=== Work to complete ===
At the line with "ring dip: (805, 632)", start repeating the data, and continue line by line through the final line, exactly.

··········

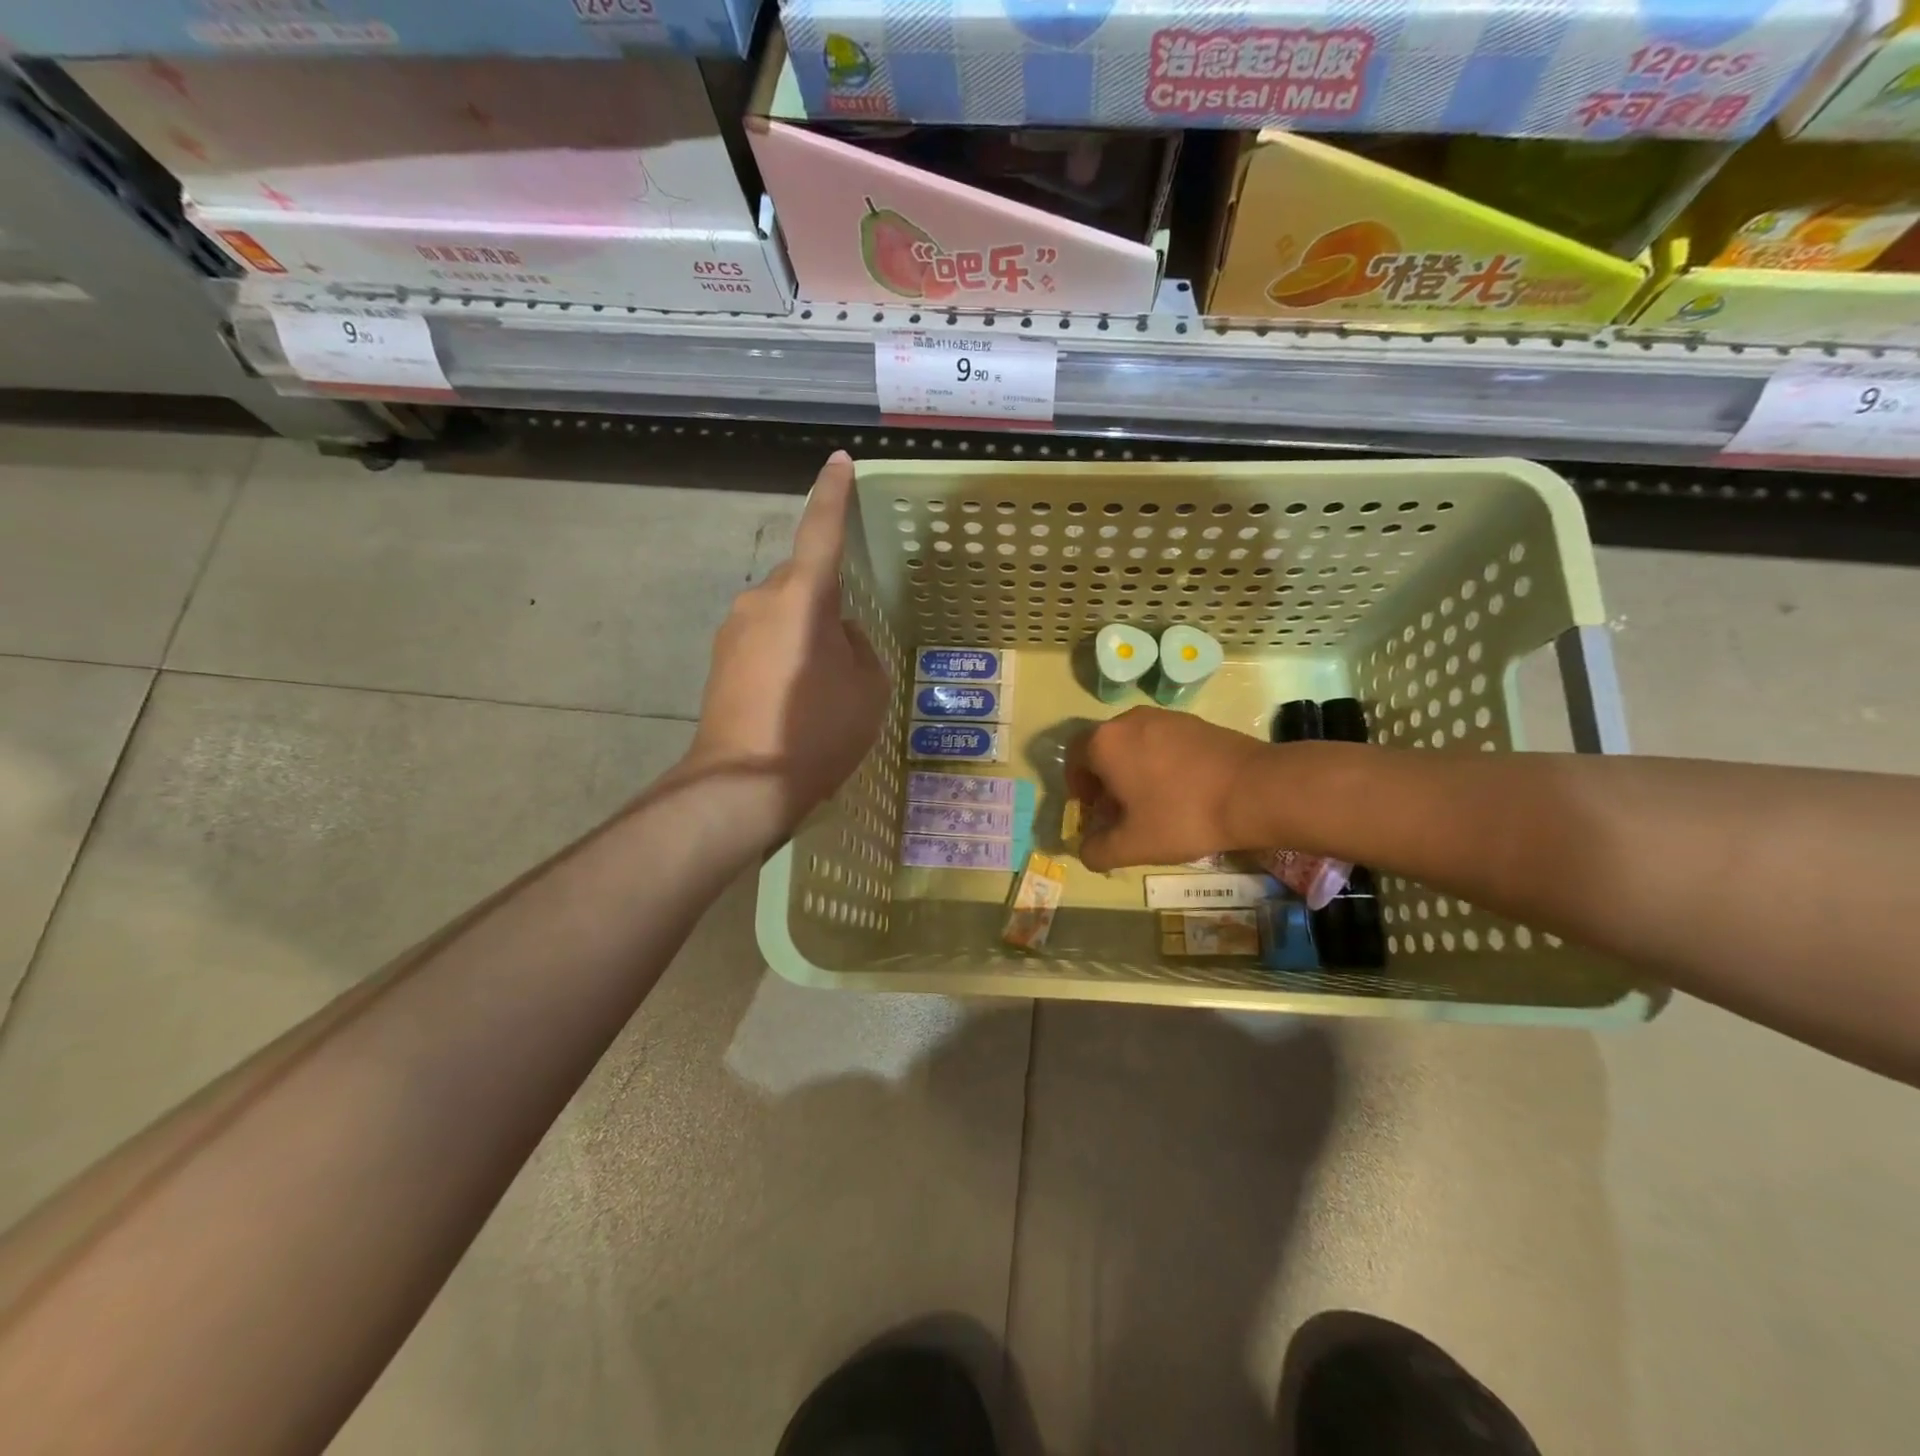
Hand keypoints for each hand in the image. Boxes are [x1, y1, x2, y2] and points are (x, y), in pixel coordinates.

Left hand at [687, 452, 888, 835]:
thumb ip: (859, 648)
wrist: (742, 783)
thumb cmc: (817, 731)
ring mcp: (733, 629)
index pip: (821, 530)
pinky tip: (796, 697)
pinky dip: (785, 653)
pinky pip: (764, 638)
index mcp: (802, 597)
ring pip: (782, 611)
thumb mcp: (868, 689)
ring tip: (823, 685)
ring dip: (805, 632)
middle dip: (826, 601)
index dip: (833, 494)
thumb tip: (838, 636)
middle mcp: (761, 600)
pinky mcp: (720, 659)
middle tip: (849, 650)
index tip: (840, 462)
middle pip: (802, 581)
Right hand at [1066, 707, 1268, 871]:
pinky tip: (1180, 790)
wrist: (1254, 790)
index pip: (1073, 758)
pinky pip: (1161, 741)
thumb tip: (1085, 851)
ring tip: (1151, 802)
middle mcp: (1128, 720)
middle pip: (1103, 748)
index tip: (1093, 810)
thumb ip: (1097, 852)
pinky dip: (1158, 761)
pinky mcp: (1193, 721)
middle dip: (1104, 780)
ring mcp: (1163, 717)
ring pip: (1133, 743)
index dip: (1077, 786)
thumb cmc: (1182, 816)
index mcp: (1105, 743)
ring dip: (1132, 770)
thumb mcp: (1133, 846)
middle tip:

··········

=== Solution ===
ring dip: (805, 632)
middle dip: (826, 601)
index dip: (833, 494)
thumb tip: (838, 636)
middle mcp: (761, 600)
pinky mcp: (720, 659)
middle tip: (849, 650)
index tip: (840, 462)
middle pip: (802, 581)
Right hand at [1066, 707, 1268, 871]:
pinky tip: (1180, 790)
wrist: (1254, 790)
index pip: (1073, 758)
pinky pip: (1161, 741)
thumb tip: (1085, 851)
ring tip: (1151, 802)
middle mcp: (1128, 720)
middle pip: (1103, 748)
index tip: (1093, 810)
thumb ip: (1097, 852)
pinky dip: (1158, 761)
pinky mcp: (1193, 721)
middle dip: (1104, 780)
ring mcp: (1163, 717)
ring pip: (1133, 743)
index dip: (1077, 786)
thumb cmc: (1182, 816)
index mcp: (1105, 743)
ring dip: (1132, 770)
thumb mcp: (1133, 846)
middle tip:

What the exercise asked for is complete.